I'd joined the site a day earlier, on what I thought was the invitation of BtoB's own social media columnist, Paul Gillin. Because I trust Paul and figured he'd vetted the site, I immediately signed up. I dashed through the many sign-up screens, clicking a number of innocuous-looking "Accept" buttons without paying much attention to the fine print (who pays attention to the fine print?). Then I logged out and went back to work.
Little did I know at the time that Paul, happily honeymooning in France, had himself been the victim of this dastardly site, which automatically e-mails everyone in your address book a personal invitation from you to join the service.
When I returned to the office the next day, my e-mail was filling with messages from industry contacts, co-workers and friends asking what the site was about. I was flabbergasted and quickly e-mailed the site operators, threatening vague legal action and demanding they kill my account on their service immediately.
But I knew the damage was done.
Shortly, the e-mails from my tech-savvy friends began arriving, letting me know that in the preceding weeks this site had become a lightning rod for criticism of its ludicrous policy of mass-mailing everyone in your Google Gmail address book when you select "check for friends" in its sign-up form and enter your Gmail user name and password.
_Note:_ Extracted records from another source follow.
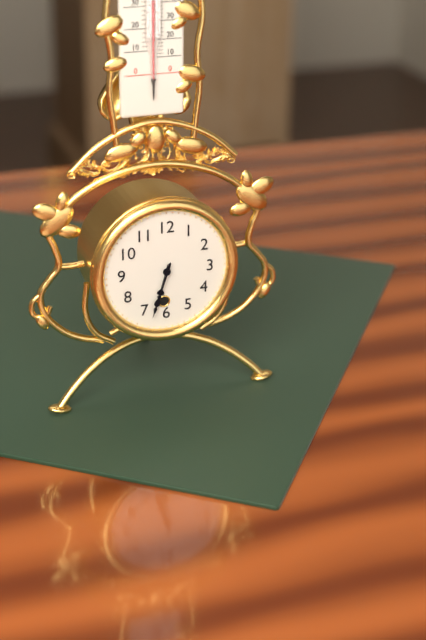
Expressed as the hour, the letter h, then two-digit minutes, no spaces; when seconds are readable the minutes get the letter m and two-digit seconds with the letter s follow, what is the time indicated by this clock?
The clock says 6h33
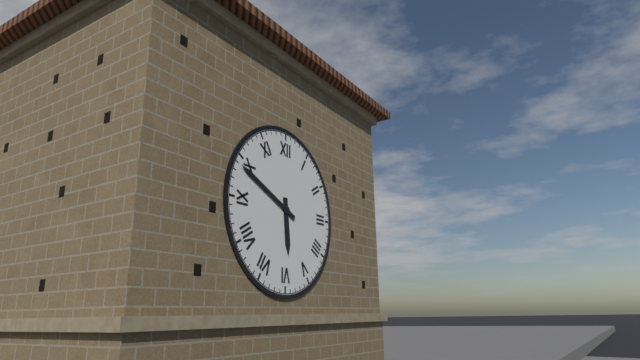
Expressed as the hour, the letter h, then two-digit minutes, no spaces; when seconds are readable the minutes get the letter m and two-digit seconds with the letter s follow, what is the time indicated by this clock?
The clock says 5h49
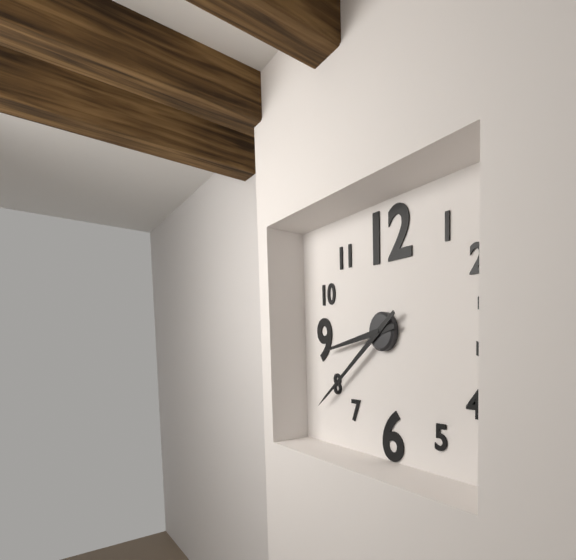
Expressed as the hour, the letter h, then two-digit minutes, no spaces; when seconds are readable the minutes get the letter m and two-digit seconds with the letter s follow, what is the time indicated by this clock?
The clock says 8h39
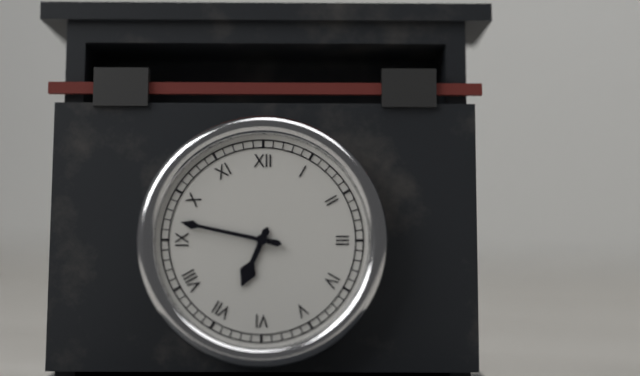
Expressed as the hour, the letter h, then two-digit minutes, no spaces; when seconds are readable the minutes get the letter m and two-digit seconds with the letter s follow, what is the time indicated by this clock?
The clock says 6h47
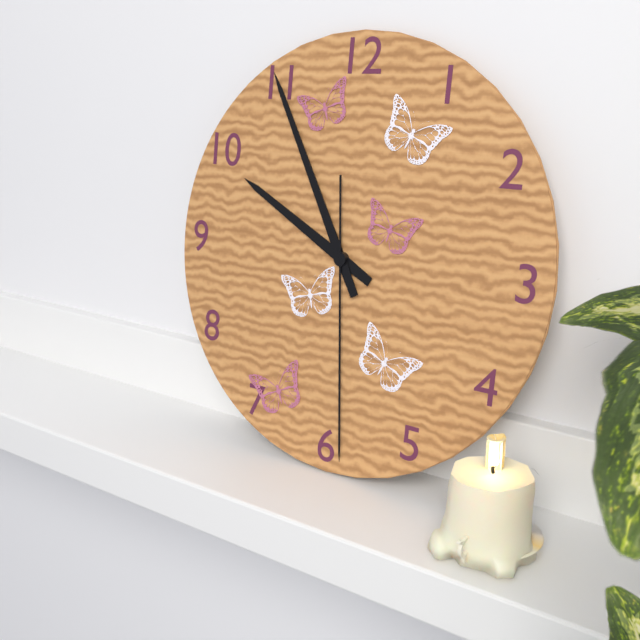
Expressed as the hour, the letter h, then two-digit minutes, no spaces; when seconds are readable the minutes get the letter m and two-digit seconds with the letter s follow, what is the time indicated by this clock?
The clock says 9h55m29s
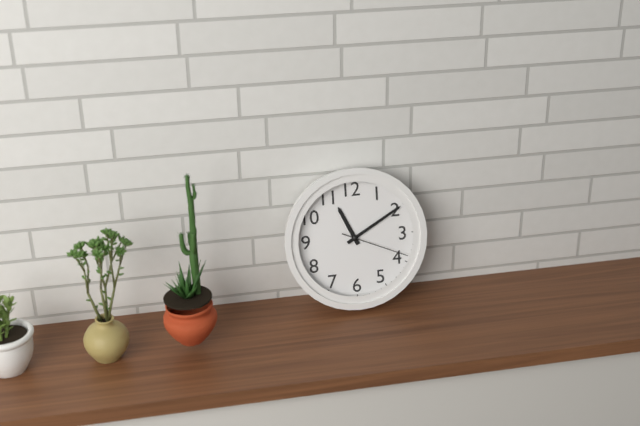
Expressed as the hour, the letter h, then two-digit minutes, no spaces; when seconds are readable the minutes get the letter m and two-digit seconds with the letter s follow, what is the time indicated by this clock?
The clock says 11h10m19s
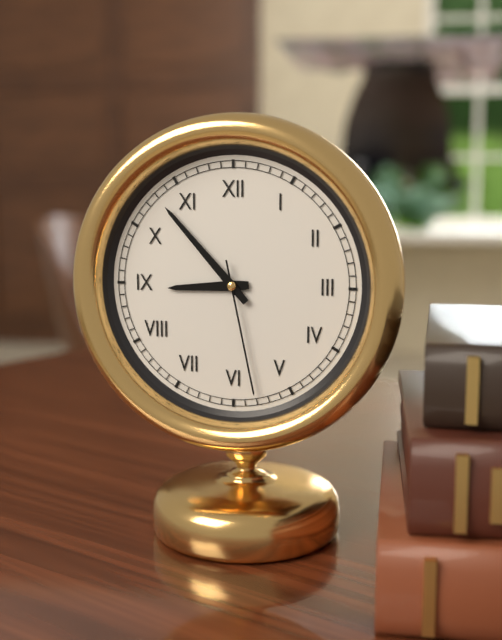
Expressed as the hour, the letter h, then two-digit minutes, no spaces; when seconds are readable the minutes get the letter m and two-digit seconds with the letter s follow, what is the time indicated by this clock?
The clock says 8h53m28s
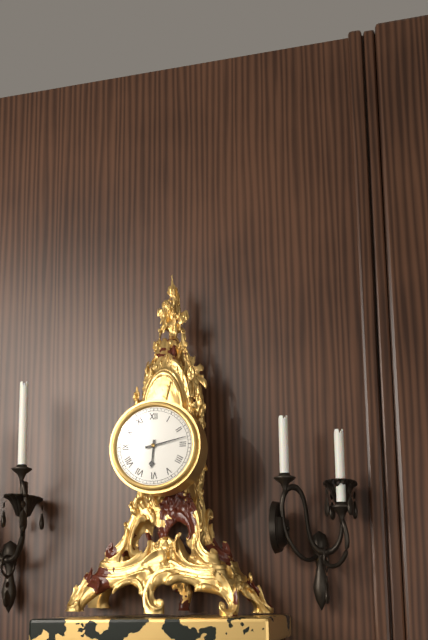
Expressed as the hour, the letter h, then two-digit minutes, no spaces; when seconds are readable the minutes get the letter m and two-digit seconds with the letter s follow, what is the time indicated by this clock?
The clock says 6h13
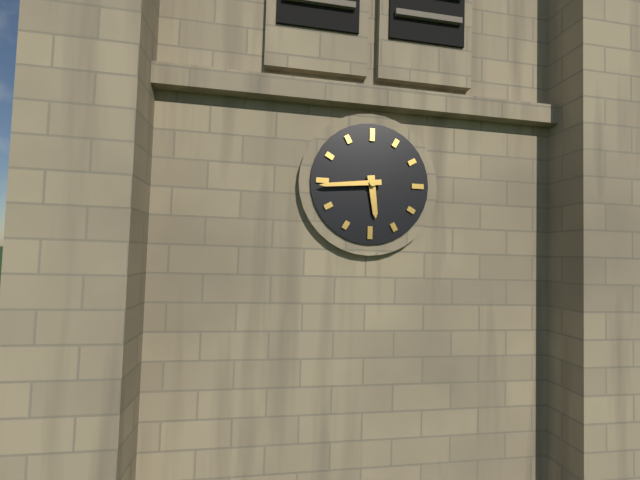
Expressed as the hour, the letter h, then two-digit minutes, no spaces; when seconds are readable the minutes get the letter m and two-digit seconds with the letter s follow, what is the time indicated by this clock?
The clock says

It's the site's helpful way to look for more victims (I mean, "connections"). A Google search about Quechup yields this as the top result: "Are You Getting Quechup Spammed?"
The positive outcome of this nasty incident has been twofold.
First, I've received e-mails from a number of people I haven't heard from in years. (But I wince to think about a few others with whom I've had falling-outs; these people, I suppose, were surprised and annoyed to see my name in their e-mail in-boxes again.)
A second, tangible outcome is that many of the recipients of Quechup's e-mail blast on my behalf, while wisely declining the offer, wrote me back to suggest we connect instead via LinkedIn, the business-oriented networking site that I've been using for years. Others simply found me on LinkedIn and sent me an invitation to connect to them from there. The upshot? In the past month my hand-picked LinkedIn network has grown nicely.
Unfortunately, even a month later, I'm still handling e-mails about the original, abhorrent invitation. So if you received one, I'm sorry. You can write to me via my e-mail address or suggest we connect on LinkedIn.